■ Task instructions:
Every line that contains the word "como" should be copied from the records below.
(Records for this exercise)
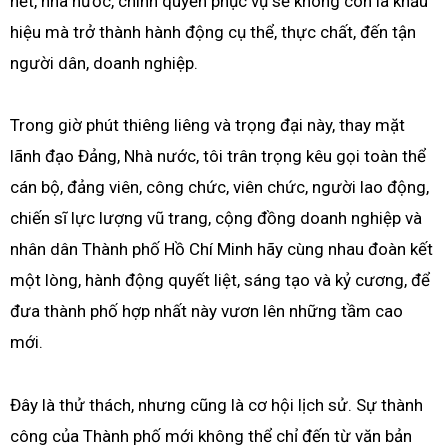
hết, nhà nước, chính quyền phục vụ sẽ không còn là khẩu
hiệu mà trở thành hành động cụ thể, thực chất, đến tận
người dân, doanh nghiệp.
Trong giờ phút thiêng liêng và trọng đại này, thay mặt
lãnh đạo Đảng, Nhà nước, tôi trân trọng kêu gọi toàn thể
cán bộ, đảng viên, công chức, viên chức, người lao động,
chiến sĩ lực lượng vũ trang, cộng đồng doanh nghiệp và
nhân dân Thành phố Hồ Chí Minh hãy cùng nhau đoàn kết
một lòng, hành động quyết liệt, sáng tạo và kỷ cương, để
đưa thành phố hợp nhất này vươn lên những tầm cao
mới.
Đây là thử thách, nhưng cũng là cơ hội lịch sử. Sự thành
công của Thành phố mới không thể chỉ đến từ văn bản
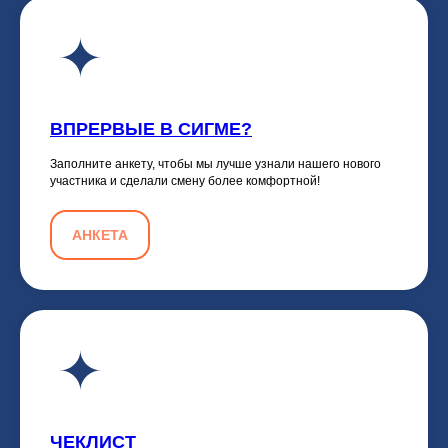
ВПРЕРВЫЕ В СИГМЕ?
Заполните анкету, чтобы мы лучше узнали нашего нового
участника и сделали смену более комфортной!
АНКЕТА
ЧЕКЛИСТ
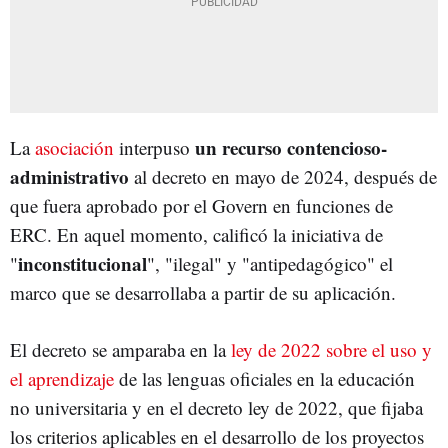
un recurso contencioso-
La
asociación
interpuso
administrativo
al decreto en mayo de 2024, después de
que fuera aprobado por el Govern en funciones de
ERC. En aquel momento, calificó la iniciativa de
inconstitucional
"
", "ilegal" y "antipedagógico" el
marco que se desarrollaba a partir de su aplicación.
El decreto se amparaba en la
ley de 2022 sobre el uso y
el aprendizaje
de las lenguas oficiales en la educación
no universitaria y en el decreto ley de 2022, que fijaba
los criterios aplicables en el desarrollo de los proyectos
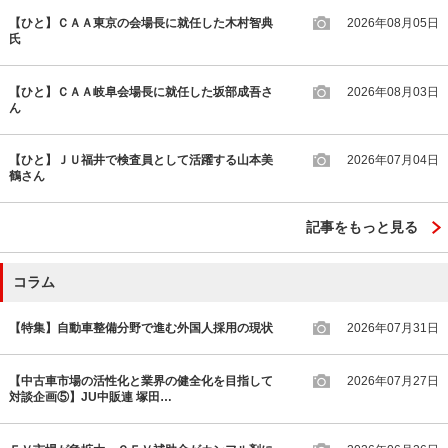
【ひと】ＣＡＡ東京の会場長に就任した木村智典
2026年08月05日
氏
【ひと】ＣＡＡ岐阜会場長に就任した坂部成吾さ
2026年08月03日
ん
【ひと】ＪＵ福井で検査員として活躍する山本美
2026年07月04日
鶴さん
記事をもっと見る
コラム
【特集】自動車整備分野で進む外国人採用の現状
2026年07月31日
【中古車市場の活性化と業界の健全化を目指して
2026年07月27日
対談企画⑤】JU中販連 塚田…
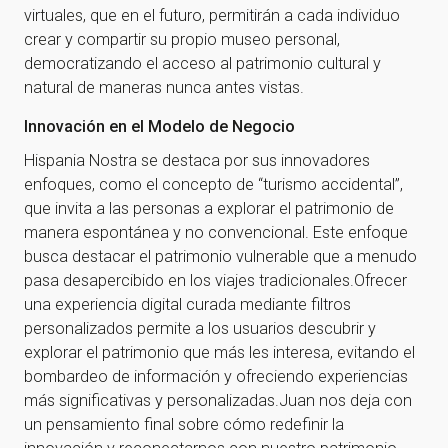
virtuales, que en el futuro, permitirán a cada individuo
crear y compartir su propio museo personal,
democratizando el acceso al patrimonio cultural y
natural de maneras nunca antes vistas.
Innovación en el Modelo de Negocio
Hispania Nostra se destaca por sus innovadores
enfoques, como el concepto de “turismo accidental”,
que invita a las personas a explorar el patrimonio de
manera espontánea y no convencional. Este enfoque
busca destacar el patrimonio vulnerable que a menudo
pasa desapercibido en los viajes tradicionales.Ofrecer
una experiencia digital curada mediante filtros
personalizados permite a los usuarios descubrir y
explorar el patrimonio que más les interesa, evitando el
bombardeo de información y ofreciendo experiencias
más significativas y personalizadas.Juan nos deja con
un pensamiento final sobre cómo redefinir la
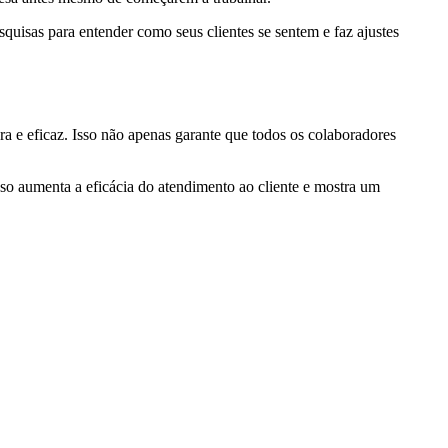
quisas para entender como seus clientes se sentem e faz ajustes
ra e eficaz. Isso não apenas garante que todos os colaboradores
so aumenta a eficácia do atendimento ao cliente e mostra um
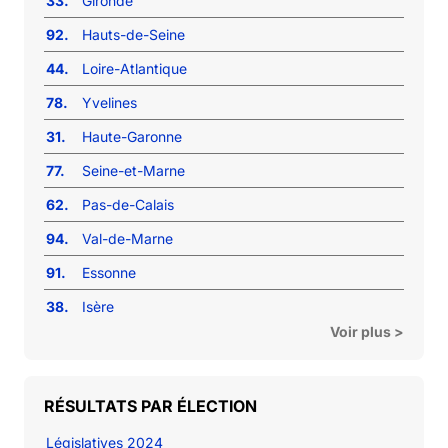
33.
Gironde
92.
Hauts-de-Seine
44.
Loire-Atlantique
78.
Yvelines
31.
Haute-Garonne
77.
Seine-et-Marne
62.
Pas-de-Calais
94.
Val-de-Marne
91.
Essonne
38.
Isère
Voir plus >
RÉSULTATS PAR ÉLECTION
Législatives 2024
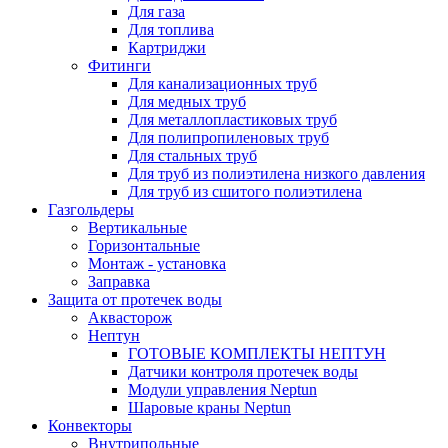
Для газа
Для топлива
Картриджи
Фитинги
Для канализационных труб
Для медных труб
Для металлопластиковых труб
Для полипропиленовых труб
Для стальных труб
Для труб из полиэтилена низкого давления
Для труб из сшитого полиэтилена
Газгольдеры
Вертикальные
Горизонтальные
Монтаж - установка
Заправка
Защита от протечек воды
Аквасторож
Нептун
ГОТОВЫЕ КОМПЛЕКТЫ НЕПТУН
Датчики контроля протечек воды
Модули управления Neptun
Шаровые краны Neptun
Конвекторы
Внутрипольные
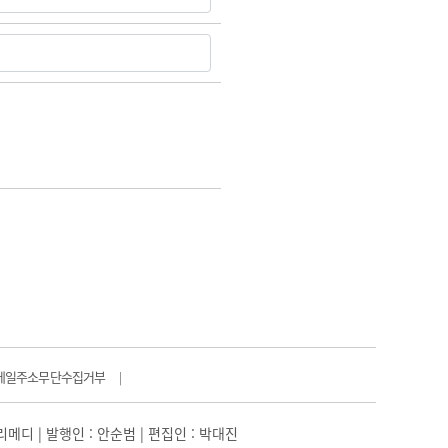
메일주소무단수집거부
|
일리메디 | 발행인 : 안순범 | 편집인 : 박대진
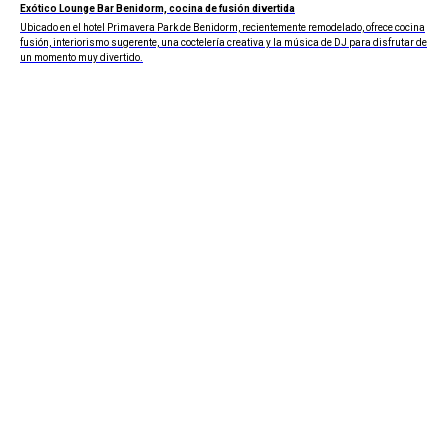
Exótico Lounge Bar Benidorm, cocina de fusión divertida
Ubicado en el hotel Primavera Park de Benidorm, recientemente remodelado, ofrece cocina
fusión, interiorismo sugerente, una coctelería creativa y la música de DJ para disfrutar de
un momento muy divertido.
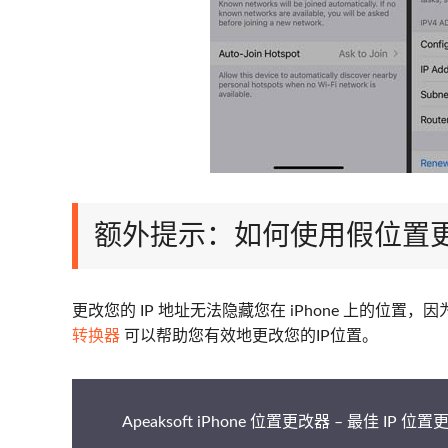
额外提示：如何使用假位置更改 i
更改您的 IP 地址无法隐藏您在 iPhone 上的位置
转换器
可以帮助您有效地更改您的IP位置。
Apeaksoft iPhone 位置更改器 – 最佳 IP 位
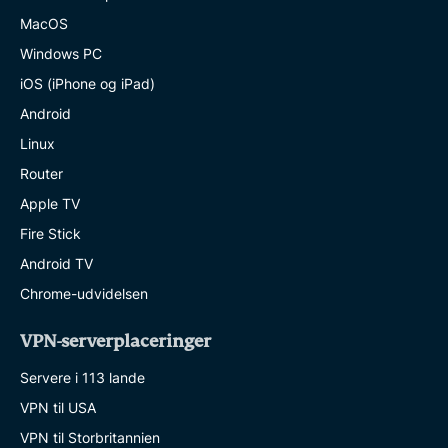
MacOS
Windows PC
iOS (iPhone og iPad)
Android
Linux
Router
Apple TV
Fire Stick
Android TV
Chrome-udvidelsen
VPN-serverplaceringer
Servere i 113 lande
VPN til USA
VPN til Storbritannien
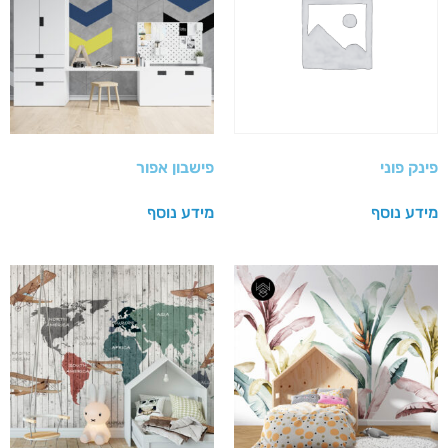
פינק פוני
פישבון אפור
מידע נוסף
מידע נוסף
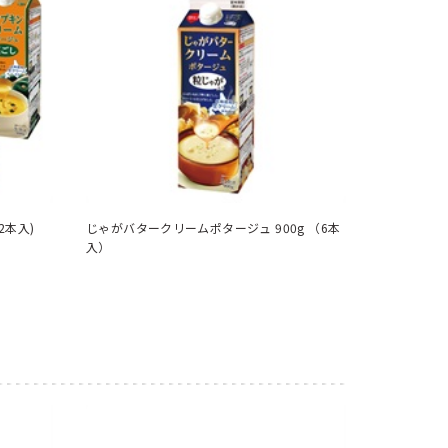
2本入)
じゃがバタークリームポタージュ 900g （6本
入）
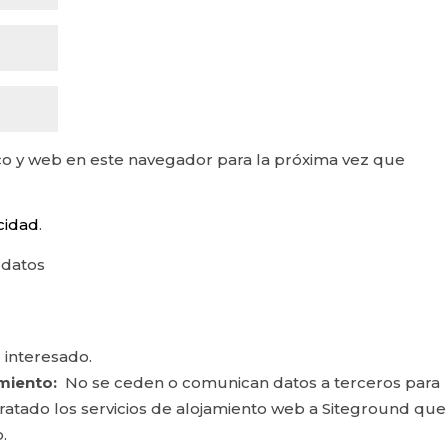
o y web en este navegador para la próxima vez que
acidad
.
 datos
 interesado.
miento:
No se ceden o comunican datos a terceros para
ontratado los servicios de alojamiento web a Siteground que
.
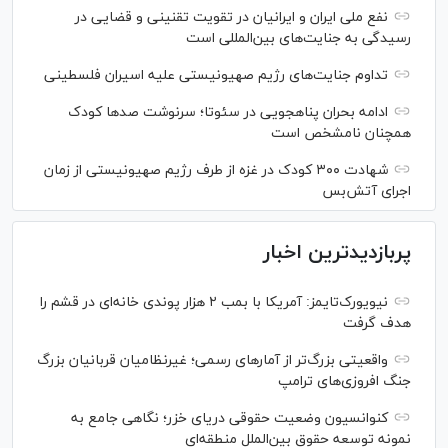
نفع ملی ایران و ایرانیان در تقویت تقنینی و قضایی در
رسیدگی به جنایت‌های بین‌المللی است
تداوم جنایت‌های رژیم صهیونیستی علیه اسیران فلسطینی
ادامه بحران پناهجویی در سئوتا؛ سرنوشت صدها کودک
همچنان نامشخص است
شهادت ۳۰۰ کودک در غزه از طرف رژیم صهیونیستی از زمان
اجرای آتش‌بس
پربازدیدترین اخبار
نیویورک‌تایمز: آمریکا با بمب ۲ هزار پوندی خانه‌ای در قشم را
هدف گرفت
واقعیتی بزرگ‌تر از آمار‌های رسمی؛ غیرنظامیان قربانیان بزرگ
جنگ افروزی‌های ترامپ
کنوانسیون وضعیت حقوقی دریای خزر؛ نگاهی جامع به
نمونه توسعه حقوق بین‌الملل منطقه‌ای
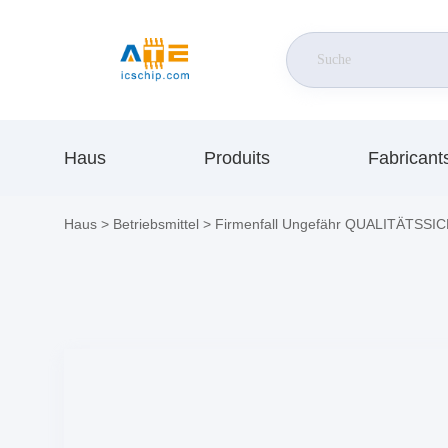
Haus
Produits
Fabricant
Haus
>
Betriebsmittel
>
Firmenfall Ungefähr QUALITÄTSS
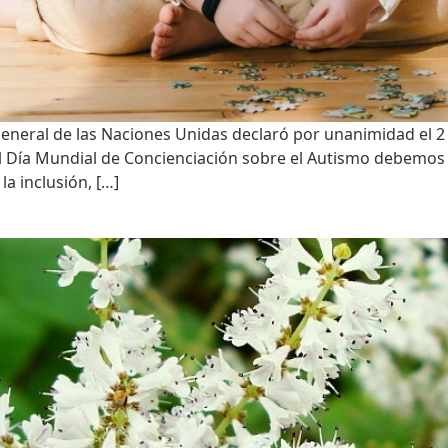
 General de las Naciones Unidas declaró por unanimidad el 2
el Día Mundial de Concienciación sobre el Autismo debemo
la inclusión, […]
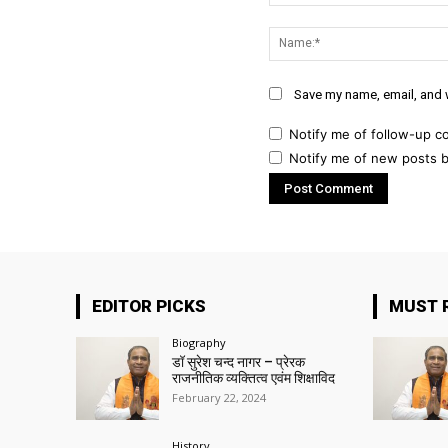
Comment:
Save my name, email, and w
Notify me of follow-up c
Notify me of new posts b
EDITOR PICKS
MUST 
Biography
डॉ सुरेश चन्द नागर – प्रेरक
राजनीतिक व्यक्तित्व एवंम शिक्षाविद
February 22, 2024
History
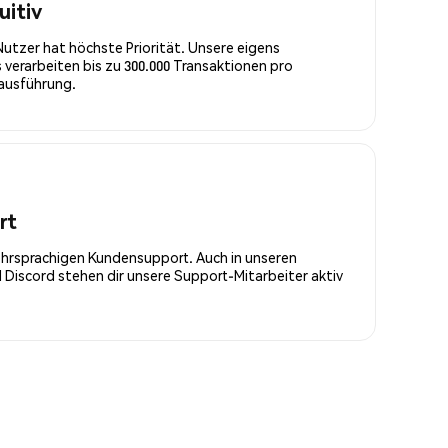
uitiv
Nutzer hat höchste Priorität. Unsere eigens
 verarbeiten bis zu 300.000 Transaktionen pro
rausführung.
rt
ehrsprachigen Kundensupport. Auch in unseren
Discord stehen dir unsere Support-Mitarbeiter aktiv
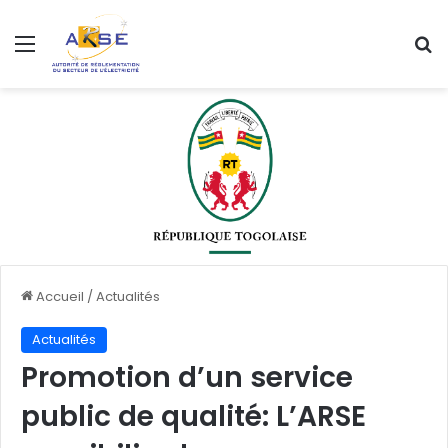
Menu
R
Accueil
/
Actualités
Actualités
Promotion d’un service
public de qualité: L’ARSE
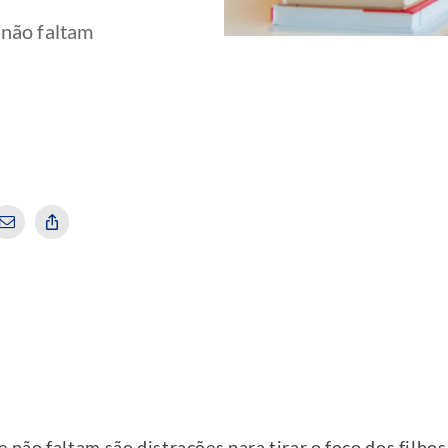
 não faltam
 não faltam são distrações para tirar o foco dos filh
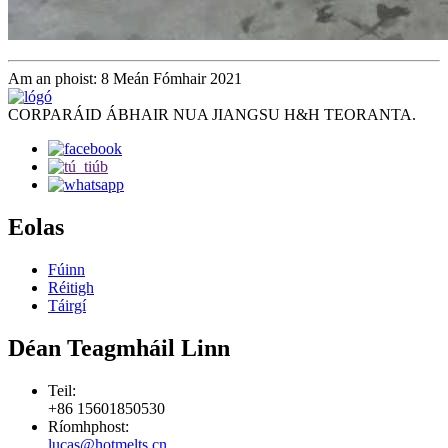
Am an phoist: 8 Meán Fómhair 2021
CORPARÁID ÁBHAIR NUA JIANGSU H&H TEORANTA.
Eolas
Fúinn
Réitigh
Táirgí
Déan Teagmháil Linn
Teil:
+86 15601850530
Ríomhphost:
lucas@hotmelts.cn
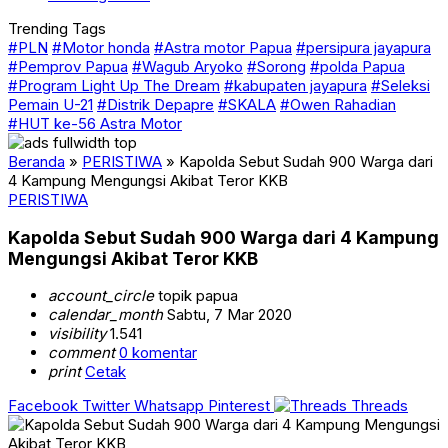
Trending Tags
#PLN
#Motor honda
#Astra motor Papua
#persipura jayapura
#Pemprov Papua
#Wagub Aryoko
#Sorong
#polda Papua
#Program Light Up The Dream
#kabupaten jayapura
#Seleksi
Pemain U-21
#Distrik Depapre
#SKALA
#Owen Rahadian
#HUT ke-56 Astra Motor
Beranda
»
PERISTIWA
»
Kapolda Sebut Sudah 900 Warga dari
4 Kampung Mengungsi Akibat Teror KKB
PERISTIWA
Kapolda Sebut Sudah 900 Warga dari 4 Kampung
Mengungsi Akibat Teror KKB
account_circle
topik papua
calendar_month
Sabtu, 7 Mar 2020
visibility
1.541
comment
0 komentar
print
Cetak
Facebook
Twitter
Whatsapp
Pinterest
Threads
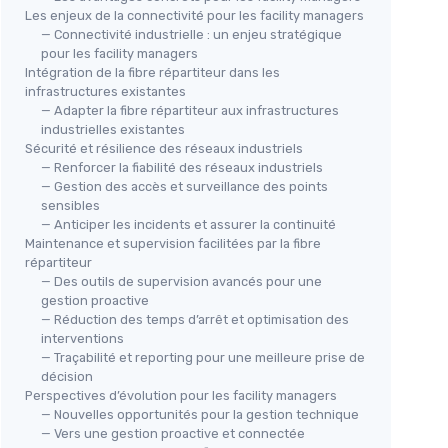
Les enjeux de la connectivité pour les facility managers
— Connectivité industrielle : un enjeu stratégique
pour les facility managers
Intégration de la fibre répartiteur dans les
infrastructures existantes
— Adapter la fibre répartiteur aux infrastructures
industrielles existantes
Sécurité et résilience des réseaux industriels
— Renforcer la fiabilité des réseaux industriels
— Gestion des accès et surveillance des points
sensibles
— Anticiper les incidents et assurer la continuité
Maintenance et supervision facilitées par la fibre
répartiteur
— Des outils de supervision avancés pour une
gestion proactive
— Réduction des temps d’arrêt et optimisation des
interventions
— Traçabilité et reporting pour une meilleure prise de
décision
Perspectives d’évolution pour les facility managers
— Nouvelles opportunités pour la gestion technique
— Vers une gestion proactive et connectée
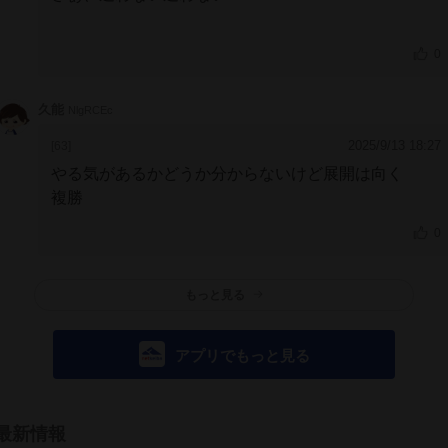
0
久能
NlgRCEc
2025/9/13 18:27
[63]
やる気があるかどうか分からないけど展開は向く
複勝
0
もっと見る
アプリでもっと見る
最新情報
(End Records for this exercise)
■ Answer to this problem:
enfoques, como el concepto de “turismo accidental”,
quisas para entender como seus clientes se sentem e faz ajustes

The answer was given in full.